# Directions:
Reproduce the records word for word, from the first line up to and including the line that contains "genus: Diatrype".

[Dataset records]
━━━━━━━━━━
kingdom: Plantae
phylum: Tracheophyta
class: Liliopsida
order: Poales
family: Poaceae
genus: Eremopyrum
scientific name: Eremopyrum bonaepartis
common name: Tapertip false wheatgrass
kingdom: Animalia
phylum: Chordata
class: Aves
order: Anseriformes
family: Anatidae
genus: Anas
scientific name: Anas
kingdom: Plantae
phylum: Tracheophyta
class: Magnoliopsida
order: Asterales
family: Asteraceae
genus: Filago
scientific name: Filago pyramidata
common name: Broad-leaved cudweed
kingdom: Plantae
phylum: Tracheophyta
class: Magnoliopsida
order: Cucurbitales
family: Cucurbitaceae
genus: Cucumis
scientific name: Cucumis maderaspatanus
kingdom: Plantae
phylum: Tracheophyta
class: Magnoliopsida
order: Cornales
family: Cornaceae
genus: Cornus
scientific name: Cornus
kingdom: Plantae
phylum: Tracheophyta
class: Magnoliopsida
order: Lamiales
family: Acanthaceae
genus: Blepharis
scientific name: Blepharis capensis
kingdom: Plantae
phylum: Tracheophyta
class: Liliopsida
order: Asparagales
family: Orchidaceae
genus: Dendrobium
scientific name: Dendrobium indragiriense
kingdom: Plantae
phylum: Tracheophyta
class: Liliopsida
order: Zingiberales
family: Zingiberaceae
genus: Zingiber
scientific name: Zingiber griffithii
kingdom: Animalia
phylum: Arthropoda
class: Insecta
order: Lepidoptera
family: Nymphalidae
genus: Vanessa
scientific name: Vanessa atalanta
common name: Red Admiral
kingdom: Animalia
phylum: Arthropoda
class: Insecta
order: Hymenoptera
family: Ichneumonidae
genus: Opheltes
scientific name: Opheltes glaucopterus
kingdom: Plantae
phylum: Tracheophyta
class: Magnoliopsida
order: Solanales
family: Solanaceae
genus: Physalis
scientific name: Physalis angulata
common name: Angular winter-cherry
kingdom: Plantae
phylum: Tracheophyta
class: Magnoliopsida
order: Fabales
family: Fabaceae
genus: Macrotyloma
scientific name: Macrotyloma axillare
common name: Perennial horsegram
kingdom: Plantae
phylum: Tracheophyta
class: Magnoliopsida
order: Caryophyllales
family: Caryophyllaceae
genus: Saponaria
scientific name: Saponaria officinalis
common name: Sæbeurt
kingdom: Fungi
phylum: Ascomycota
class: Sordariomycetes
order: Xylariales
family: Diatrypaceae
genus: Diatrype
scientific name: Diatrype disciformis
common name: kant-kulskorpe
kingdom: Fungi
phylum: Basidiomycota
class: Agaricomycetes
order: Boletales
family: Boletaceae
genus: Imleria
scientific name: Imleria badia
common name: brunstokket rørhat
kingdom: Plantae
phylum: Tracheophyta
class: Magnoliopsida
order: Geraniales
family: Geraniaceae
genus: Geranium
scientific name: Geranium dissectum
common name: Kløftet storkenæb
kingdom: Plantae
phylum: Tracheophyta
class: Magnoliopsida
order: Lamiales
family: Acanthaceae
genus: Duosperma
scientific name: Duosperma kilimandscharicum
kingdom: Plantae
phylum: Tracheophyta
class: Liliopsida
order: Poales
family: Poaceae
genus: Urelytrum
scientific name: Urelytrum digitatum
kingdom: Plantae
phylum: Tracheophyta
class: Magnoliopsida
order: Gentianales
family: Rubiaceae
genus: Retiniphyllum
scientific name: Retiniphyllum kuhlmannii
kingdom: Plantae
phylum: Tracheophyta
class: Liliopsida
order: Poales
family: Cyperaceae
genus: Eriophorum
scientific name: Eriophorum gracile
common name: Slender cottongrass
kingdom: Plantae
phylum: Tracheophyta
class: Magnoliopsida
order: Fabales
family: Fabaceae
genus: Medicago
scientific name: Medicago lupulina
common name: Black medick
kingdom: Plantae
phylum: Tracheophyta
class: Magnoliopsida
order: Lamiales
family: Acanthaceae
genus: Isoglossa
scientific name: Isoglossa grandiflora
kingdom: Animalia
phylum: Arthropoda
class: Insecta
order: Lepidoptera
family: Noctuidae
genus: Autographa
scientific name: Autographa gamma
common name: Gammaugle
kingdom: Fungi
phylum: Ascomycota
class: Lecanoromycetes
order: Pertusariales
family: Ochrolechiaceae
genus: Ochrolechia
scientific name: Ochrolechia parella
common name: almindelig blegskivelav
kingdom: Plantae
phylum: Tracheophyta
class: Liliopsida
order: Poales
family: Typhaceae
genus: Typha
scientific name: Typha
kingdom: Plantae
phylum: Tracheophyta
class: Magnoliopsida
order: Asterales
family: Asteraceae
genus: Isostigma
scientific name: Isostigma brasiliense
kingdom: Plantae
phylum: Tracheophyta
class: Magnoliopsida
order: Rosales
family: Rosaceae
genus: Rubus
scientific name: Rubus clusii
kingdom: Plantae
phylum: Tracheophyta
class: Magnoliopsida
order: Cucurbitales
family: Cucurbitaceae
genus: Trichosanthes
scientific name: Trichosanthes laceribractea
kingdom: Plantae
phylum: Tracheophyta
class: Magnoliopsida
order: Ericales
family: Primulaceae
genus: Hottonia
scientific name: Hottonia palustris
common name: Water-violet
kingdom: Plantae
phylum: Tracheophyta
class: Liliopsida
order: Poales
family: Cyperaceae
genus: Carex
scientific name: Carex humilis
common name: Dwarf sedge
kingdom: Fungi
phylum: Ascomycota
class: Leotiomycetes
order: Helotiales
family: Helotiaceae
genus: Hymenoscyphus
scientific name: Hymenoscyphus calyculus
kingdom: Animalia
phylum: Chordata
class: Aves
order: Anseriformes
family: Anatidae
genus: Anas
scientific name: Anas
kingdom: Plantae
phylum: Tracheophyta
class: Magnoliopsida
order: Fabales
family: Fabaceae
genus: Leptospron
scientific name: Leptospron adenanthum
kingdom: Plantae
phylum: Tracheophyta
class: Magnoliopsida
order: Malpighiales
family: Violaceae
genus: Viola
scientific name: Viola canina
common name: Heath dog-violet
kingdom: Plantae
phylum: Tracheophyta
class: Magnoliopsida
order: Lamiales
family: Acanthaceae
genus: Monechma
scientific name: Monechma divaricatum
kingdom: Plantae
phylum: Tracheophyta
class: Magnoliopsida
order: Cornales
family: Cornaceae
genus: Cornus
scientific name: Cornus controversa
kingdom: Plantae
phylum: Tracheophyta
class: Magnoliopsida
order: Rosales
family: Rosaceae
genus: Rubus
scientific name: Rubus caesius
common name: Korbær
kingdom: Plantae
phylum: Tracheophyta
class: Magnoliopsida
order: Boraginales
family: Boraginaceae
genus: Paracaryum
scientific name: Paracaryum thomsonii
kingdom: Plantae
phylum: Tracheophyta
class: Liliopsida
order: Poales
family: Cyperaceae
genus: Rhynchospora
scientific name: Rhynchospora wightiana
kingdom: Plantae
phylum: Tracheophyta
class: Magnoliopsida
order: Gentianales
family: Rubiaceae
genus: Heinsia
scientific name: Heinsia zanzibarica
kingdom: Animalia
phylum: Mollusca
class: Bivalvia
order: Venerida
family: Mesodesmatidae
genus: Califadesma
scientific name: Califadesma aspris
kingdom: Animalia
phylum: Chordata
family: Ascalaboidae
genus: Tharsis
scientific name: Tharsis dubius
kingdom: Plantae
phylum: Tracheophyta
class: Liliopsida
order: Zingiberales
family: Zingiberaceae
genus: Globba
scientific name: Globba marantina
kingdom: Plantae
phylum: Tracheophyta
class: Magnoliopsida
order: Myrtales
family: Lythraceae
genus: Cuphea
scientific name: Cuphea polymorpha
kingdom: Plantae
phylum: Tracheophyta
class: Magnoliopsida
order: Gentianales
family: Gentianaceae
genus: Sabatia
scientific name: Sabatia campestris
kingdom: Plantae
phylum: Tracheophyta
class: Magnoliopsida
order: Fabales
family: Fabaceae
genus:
━━━━━━━━━━
# In response:
kingdom: Plantae
phylum: Tracheophyta
class: Liliopsida
order: Poales
family: Poaceae
genus: Eremopyrum
scientific name: Eremopyrum bonaepartis
common name: Tapertip false wheatgrass
kingdom: Animalia
phylum: Chordata
class: Aves
order: Anseriformes
family: Anatidae
genus: Anas
scientific name: Anas
kingdom: Plantae
phylum: Tracheophyta
class: Magnoliopsida
order: Asterales
family: Asteraceae
genus: Filago
scientific name: Filago pyramidata
common name: Broad-leaved cudweed
kingdom: Plantae
phylum: Tracheophyta
class: Magnoliopsida
order: Cucurbitales
family: Cucurbitaceae
genus: Cucumis
scientific name: Cucumis maderaspatanus
kingdom: Plantae
phylum: Tracheophyta
class: Magnoliopsida
order: Cornales
family: Cornaceae
genus: Cornus
scientific name: Cornus
kingdom: Plantae
phylum: Tracheophyta
class: Magnoliopsida
order: Lamiales
family: Acanthaceae
genus: Blepharis
scientific name: Blepharis capensis
kingdom: Plantae
phylum: Tracheophyta
class: Liliopsida
order: Asparagales
family: Orchidaceae
genus: Dendrobium
scientific name: Dendrobium indragiriense
kingdom: Plantae
phylum: Tracheophyta
class: Liliopsida
order: Zingiberales
family: Zingiberaceae
genus: Zingiber
scientific name: Zingiber griffithii
kingdom: Animalia
phylum: Arthropoda
class: Insecta
order: Lepidoptera
family: Nymphalidae
genus: Vanessa
scientific name: Vanessa atalanta
common name: Red Admiral
kingdom: Animalia
phylum: Arthropoda
class: Insecta
order: Hymenoptera
family: Ichneumonidae
genus: Opheltes
scientific name: Opheltes glaucopterus
kingdom: Plantae
phylum: Tracheophyta
class: Magnoliopsida
order: Solanales
family: Solanaceae
genus: Physalis
scientific name: Physalis angulata
common name: Angular winter-cherry
kingdom: Plantae
phylum: Tracheophyta
class: Magnoliopsida
order: Fabales
family: Fabaceae
genus: Macrotyloma
scientific name: Macrotyloma axillare
common name: Perennial horsegram
kingdom: Plantae
phylum: Tracheophyta
class: Magnoliopsida
order: Caryophyllales
family: Caryophyllaceae
genus: Saponaria
scientific name: Saponaria officinalis
common name: Sæbeurt
kingdom: Fungi
phylum: Ascomycota
class: Sordariomycetes
order: Xylariales
family: Diatrypaceae
genus: Diatrype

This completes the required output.